Dies gilt nicht für die Abwehr von Schadensersatzansprüchen – die Abwehr von unberechtigten Schadensersatzforderungen gehört nach Auffassung des Bundesgerichtshofs zum allgemeinen Lebensrisiko (BGH, Urteil vom 12. Dezember 2006 – VI ZR 224/05). Allerdings will er dies (konsequenterweise) nicht auf jene Fälle ausgedehnt wissen, in welchen bei bestehenden Vertragsverhältnissen sich die Gegenseite zu Unrecht eines Anspruchs oder eines Rechts berühmt (BGH, Urteil vom 16. Januar 2009 – V ZR 133/08).

Zuletzt kann derjenige Gläubiger, dessen Schuldner sich im Leistungsverzug befindet, einen Rechtsanwalt einschalten, um seine Forderung effektiver geltend zu machen.
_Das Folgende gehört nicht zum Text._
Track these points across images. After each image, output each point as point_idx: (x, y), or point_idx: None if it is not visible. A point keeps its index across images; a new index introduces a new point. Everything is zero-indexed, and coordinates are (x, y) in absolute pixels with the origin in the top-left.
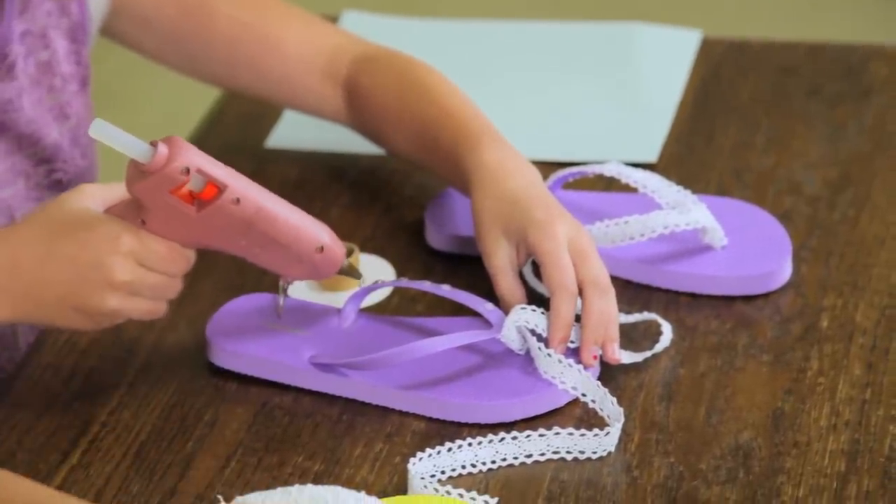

Auch die hierdurch entstehenden Kosten können im Rahmen eines Schadensersatzanspruchs gegen den Schuldner geltend gemacht werden (BGH, Urteil vom 17. September 2015 – IX ZR 280/14).

Dabei muss die Beauftragung eines Anwalts erforderlich und auch zweckmäßig gewesen sein.

Dies ist in der Regel der Fall, sofern die Gegenseite bereits einen Anwalt eingeschaltet hat (BGH, Urteil vom 13. Januar 2011 – IX ZR 110/10; BGH, Urteil vom 30. April 1986 – VIII ZR 112/85) oder der Geschädigte Opfer eines Verkehrsunfalls war (OLG Frankfurt a.M., Urteil vom 02. Dezember 2014 – 22 U 171/13).

Nicht erforderlich oder zweckmäßig ist die Beauftragung eines Anwalts hingegen dann, wenn der Schädiger auch ohne dessen Einschaltung ohne jeden Zweifel bereits leistungsbereit gewesen wäre (BGH, Urteil vom 18. Januar 2005 – VI ZR 73/04; BGH, Urteil vom 08. November 1994 – VI ZR 3/94), der Fall insgesamt gesehen als einfach gelagert anzusehen ist (BGH, Beschluss vom 31. Januar 2012 – VIII ZR 277/11; BGH, Urteil vom 12. Dezember 2006 – VI ZR 175/05; BGH, Urteil vom 08. November 1994 – VI ZR 3/94; BGH, Urteil vom 30. April 1986 – VIII ZR 112/85) oder bei Einschaltung eines Anwalts für den Mandanten bereits die mangelnden Erfolgsaussichten der Sache ersichtlich sind (BGH, Urteil vom 17. September 2015 – IX ZR 280/14; BGH, Urteil vom 26. Februar 2013 – XI ZR 345/10).

Mithin kann also festgehalten werden, dass anfallende Anwaltskosten in vielen gängigen privatrechtlichen Fällen des täglichen Lebens von der Gegenseite zurückgeholt werden können.

Anwaltskosten bei der Pflichtverteidigung

Eine besondere Ausnahme bezüglich der Anwaltskosten bildet darüber hinaus im Strafrecht die Pflichtverteidigung, bei der man aus verschiedenen Gründen einen Pflichtverteidiger beigeordnet bekommen kann oder sogar zwangsweise beigeordnet bekommt.

Dabei gilt zu beachten, dass eine Pflichtverteidigung nicht vor anfallenden Anwaltskosten per se schützt.

Allerdings zahlt im Falle eines Freispruchs die Staatskasse die Ihnen angefallenen Anwaltskosten. Und selbst im Falle einer Verurteilung sind die Gebühren des Pflichtverteidigers deutlich niedriger als die des frei gewählten Wahlverteidigers (80 % der sogenannten Mittelgebühr).

Eine Pflichtverteidigung trifft Sie daher im Fall der Fälle in der Regel finanziell deutlich weniger hart als vielleicht erwartet. Zwar kann das Institut der Pflichtverteidigung Ihnen keinen umfassenden Ersatzanspruch für die Strafverteidigerkosten bieten, es entlastet Sie aber unter Umständen dennoch.

Fazit

Obgleich der Gang zum Rechtsanwalt auf den ersten Blick eventuell als ein belastender Kostenfaktor erscheint, kennt die Rechtspraxis verschiedene Methoden, die Ihnen anfallenden Anwaltskosten zu mindern, oder räumt Ihnen sogar die Möglichkeit ein, anfallende Anwaltskosten von der Gegenseite zurückzuholen.

Es gilt überdies stets der Grundsatz: Einen Anwalt zu haben kann teuer sein – keinen zu haben aber noch viel teurer. Sparen Sie hier also nicht am falschen Ende, sondern lassen sich von Ihrem kompetenten Rechtsbeistand in der Sache weiterberaten.